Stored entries
---*---

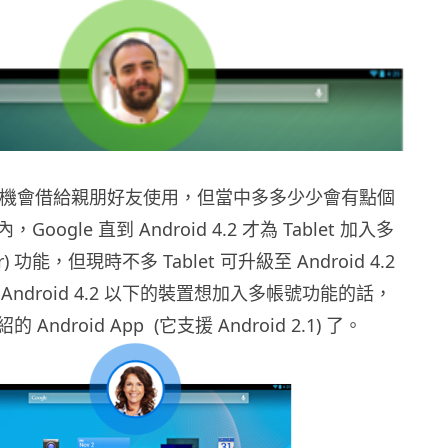
手機多機會借給親朋好友使用，但當中多多少少會有點個
oogle 直到 Android 4.2 才為 Tablet 加入多
ser) 功能，但現時不多 Tablet 可升級至 Android 4.2
Android 4.2 以下的裝置想加入多帳號功能的話，
ndroid App (它支援 Android 2.1) 了。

---*---

WHAT THIS TASK INVOLVES
Your task is to copy exactly, and only, the lines from the line with "ser) 功能，但現時不多 Tablet 可升級至 Android 4.2" through the last line of the entries, both included.

TASK OUTPUT
ser) 功能，但現時不多 Tablet 可升級至 Android 4.2
Android 4.2 以下的裝置想加入多帳號功能的話，
ndroid App (它支援 Android 2.1) 了。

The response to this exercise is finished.